→ Aim:
Starting with the line containing "order: Anseriformes" and continuing through the line containing "scientific name: Pericoptus truncatus", arrange those records as a JSON list of strings, one string per line, with blank lines omitted.

Items from a dataset
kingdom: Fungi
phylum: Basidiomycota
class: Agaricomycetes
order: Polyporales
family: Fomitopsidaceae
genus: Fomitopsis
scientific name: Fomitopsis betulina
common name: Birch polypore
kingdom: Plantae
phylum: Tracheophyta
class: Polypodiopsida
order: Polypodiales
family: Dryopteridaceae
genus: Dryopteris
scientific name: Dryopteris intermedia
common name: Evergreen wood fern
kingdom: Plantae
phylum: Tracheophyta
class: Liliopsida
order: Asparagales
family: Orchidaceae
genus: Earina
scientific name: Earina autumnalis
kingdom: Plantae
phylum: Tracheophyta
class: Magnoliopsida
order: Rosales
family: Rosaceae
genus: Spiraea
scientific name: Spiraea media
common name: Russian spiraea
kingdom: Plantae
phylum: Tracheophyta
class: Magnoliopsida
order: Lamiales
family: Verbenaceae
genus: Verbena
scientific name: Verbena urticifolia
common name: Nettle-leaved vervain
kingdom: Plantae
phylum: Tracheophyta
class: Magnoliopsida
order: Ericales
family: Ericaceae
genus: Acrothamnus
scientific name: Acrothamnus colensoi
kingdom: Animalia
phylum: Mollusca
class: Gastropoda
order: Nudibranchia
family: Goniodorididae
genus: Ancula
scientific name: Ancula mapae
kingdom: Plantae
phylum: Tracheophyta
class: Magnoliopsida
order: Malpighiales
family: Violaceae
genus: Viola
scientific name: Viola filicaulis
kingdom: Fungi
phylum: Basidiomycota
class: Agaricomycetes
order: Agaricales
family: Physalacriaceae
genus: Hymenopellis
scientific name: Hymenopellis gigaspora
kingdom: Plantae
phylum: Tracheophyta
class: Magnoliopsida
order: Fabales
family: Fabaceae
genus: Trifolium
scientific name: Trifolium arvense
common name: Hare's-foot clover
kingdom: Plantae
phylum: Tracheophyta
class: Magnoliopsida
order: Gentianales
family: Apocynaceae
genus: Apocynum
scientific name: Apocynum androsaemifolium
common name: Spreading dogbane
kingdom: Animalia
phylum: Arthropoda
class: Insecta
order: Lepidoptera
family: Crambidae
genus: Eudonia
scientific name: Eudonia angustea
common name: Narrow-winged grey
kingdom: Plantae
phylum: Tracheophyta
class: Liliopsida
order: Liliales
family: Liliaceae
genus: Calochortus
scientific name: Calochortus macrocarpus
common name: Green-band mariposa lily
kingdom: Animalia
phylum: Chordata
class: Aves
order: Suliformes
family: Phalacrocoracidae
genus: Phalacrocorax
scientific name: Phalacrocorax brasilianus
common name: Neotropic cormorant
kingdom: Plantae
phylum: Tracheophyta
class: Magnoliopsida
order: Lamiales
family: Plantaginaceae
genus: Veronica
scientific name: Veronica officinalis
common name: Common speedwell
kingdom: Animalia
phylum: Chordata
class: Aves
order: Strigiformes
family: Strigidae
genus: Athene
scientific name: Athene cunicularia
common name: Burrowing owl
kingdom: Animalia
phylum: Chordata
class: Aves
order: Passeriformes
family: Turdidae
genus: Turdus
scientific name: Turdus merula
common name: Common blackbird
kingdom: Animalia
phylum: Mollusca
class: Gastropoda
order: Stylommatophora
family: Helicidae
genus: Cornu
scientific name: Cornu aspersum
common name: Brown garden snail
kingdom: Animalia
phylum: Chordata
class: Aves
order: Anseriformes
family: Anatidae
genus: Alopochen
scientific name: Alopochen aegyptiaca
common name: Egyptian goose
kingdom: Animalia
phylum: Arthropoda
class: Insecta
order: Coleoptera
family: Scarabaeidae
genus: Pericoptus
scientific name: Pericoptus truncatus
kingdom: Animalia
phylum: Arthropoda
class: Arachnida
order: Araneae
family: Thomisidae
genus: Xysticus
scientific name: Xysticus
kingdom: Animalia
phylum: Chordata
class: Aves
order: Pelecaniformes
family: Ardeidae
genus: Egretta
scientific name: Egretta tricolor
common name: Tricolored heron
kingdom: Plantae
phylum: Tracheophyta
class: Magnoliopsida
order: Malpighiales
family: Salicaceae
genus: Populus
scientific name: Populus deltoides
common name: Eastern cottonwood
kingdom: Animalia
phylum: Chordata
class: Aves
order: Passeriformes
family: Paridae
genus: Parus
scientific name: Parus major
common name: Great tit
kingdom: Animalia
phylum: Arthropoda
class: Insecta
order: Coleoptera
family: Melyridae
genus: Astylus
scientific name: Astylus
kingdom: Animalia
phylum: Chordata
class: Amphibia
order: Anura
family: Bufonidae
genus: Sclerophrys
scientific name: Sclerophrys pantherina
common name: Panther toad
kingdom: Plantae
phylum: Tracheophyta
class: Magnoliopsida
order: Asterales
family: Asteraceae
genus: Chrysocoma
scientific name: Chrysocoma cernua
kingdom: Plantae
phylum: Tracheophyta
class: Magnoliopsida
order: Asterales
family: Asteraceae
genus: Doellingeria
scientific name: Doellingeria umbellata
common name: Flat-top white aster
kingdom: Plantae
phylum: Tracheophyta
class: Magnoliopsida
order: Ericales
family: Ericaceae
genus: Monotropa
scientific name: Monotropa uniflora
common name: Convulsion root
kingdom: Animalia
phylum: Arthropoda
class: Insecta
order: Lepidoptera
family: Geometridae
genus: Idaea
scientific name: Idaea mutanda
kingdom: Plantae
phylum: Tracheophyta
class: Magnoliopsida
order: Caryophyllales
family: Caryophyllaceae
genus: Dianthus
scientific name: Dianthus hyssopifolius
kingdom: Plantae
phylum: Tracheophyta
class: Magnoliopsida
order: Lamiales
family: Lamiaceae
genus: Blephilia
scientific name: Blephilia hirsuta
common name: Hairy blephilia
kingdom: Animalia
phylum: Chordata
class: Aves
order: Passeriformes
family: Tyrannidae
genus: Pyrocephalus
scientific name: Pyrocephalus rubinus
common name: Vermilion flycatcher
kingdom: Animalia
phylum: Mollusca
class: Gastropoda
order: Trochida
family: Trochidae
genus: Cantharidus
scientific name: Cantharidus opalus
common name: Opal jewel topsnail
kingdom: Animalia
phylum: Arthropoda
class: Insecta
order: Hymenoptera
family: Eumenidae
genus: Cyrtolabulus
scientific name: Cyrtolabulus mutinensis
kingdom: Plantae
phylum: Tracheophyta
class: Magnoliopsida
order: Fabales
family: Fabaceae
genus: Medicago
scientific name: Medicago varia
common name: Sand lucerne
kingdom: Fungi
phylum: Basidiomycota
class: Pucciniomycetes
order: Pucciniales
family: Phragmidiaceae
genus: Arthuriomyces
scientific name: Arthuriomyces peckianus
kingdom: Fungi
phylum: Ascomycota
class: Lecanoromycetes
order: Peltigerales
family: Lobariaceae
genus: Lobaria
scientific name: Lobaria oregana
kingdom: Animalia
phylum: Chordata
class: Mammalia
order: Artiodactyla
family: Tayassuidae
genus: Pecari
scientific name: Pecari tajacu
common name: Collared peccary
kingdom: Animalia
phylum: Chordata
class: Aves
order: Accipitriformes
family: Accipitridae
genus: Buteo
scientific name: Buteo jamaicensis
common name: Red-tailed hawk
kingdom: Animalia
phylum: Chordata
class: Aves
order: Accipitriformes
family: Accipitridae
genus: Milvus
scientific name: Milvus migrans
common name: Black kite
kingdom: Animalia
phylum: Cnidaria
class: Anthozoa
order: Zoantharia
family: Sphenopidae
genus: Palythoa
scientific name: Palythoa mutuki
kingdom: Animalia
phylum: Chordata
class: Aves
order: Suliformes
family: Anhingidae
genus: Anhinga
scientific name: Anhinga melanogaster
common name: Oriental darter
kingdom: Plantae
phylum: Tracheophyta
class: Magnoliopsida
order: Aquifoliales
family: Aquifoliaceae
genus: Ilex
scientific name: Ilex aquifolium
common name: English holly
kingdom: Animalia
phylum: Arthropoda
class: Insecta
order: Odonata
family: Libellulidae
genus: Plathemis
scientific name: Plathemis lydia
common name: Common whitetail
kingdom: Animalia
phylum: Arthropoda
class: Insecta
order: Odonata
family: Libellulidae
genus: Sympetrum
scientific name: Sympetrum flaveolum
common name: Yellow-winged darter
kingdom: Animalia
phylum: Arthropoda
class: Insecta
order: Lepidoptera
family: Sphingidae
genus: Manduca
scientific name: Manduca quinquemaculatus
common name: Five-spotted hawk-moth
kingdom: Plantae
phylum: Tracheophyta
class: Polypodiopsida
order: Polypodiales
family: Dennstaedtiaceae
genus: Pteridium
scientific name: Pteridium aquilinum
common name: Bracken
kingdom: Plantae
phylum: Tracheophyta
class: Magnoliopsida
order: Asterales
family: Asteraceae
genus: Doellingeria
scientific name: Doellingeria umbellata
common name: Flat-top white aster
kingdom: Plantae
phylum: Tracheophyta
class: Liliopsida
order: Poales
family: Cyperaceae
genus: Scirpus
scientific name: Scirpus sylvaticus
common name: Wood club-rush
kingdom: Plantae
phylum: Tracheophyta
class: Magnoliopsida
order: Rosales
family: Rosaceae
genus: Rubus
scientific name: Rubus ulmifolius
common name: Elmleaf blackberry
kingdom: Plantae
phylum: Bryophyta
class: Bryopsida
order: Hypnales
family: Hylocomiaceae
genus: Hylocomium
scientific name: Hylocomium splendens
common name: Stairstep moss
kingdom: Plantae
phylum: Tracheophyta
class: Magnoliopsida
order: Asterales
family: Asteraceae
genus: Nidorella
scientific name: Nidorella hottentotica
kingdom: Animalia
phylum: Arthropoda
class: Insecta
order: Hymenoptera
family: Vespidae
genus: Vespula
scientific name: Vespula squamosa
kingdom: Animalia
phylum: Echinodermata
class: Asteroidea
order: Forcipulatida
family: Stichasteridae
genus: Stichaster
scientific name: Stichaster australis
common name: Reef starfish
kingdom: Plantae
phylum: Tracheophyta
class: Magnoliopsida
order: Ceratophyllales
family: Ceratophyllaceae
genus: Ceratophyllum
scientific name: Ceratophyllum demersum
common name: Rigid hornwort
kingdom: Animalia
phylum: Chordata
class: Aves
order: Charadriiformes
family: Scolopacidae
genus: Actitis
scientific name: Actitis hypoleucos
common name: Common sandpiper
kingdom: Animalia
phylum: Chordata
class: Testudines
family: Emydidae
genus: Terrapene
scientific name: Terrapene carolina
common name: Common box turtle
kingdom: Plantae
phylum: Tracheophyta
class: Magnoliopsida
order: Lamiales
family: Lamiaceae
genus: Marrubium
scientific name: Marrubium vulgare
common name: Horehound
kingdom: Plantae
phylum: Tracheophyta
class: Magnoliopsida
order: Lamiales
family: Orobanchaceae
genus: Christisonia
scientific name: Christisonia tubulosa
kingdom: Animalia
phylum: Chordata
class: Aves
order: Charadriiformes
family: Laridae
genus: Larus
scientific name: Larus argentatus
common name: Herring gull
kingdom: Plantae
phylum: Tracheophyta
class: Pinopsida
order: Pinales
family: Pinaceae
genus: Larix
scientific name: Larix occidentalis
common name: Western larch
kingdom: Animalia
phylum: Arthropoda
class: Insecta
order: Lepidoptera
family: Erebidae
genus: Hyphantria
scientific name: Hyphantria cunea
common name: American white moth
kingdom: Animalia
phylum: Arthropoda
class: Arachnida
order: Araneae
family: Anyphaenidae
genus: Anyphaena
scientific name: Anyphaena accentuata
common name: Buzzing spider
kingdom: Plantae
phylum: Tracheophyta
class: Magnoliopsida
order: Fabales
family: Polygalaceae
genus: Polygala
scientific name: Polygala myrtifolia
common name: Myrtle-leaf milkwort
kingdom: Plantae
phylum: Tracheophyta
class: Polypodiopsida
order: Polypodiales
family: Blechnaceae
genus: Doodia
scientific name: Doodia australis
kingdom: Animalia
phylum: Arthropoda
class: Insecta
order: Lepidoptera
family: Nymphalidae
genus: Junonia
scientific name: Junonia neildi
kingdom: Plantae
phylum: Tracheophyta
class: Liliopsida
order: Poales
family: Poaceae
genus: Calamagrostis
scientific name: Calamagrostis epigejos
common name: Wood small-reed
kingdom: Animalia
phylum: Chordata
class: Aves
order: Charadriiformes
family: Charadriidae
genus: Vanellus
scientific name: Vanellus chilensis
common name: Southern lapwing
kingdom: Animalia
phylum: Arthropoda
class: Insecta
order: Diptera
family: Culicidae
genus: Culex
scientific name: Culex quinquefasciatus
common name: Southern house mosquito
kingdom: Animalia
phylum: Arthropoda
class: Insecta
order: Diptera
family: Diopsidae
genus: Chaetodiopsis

→ Answer in full:
[
  "order: Anseriformes",
  "family: Anatidae",
  "genus: Alopochen",
  "scientific name: Alopochen aegyptiaca",
  "common name: Egyptian goose",
  "kingdom: Animalia",
  "phylum: Arthropoda",
  "class: Insecta",
  "order: Coleoptera",
  "family: Scarabaeidae",
  "genus: Pericoptus",
  "scientific name: Pericoptus truncatus"
]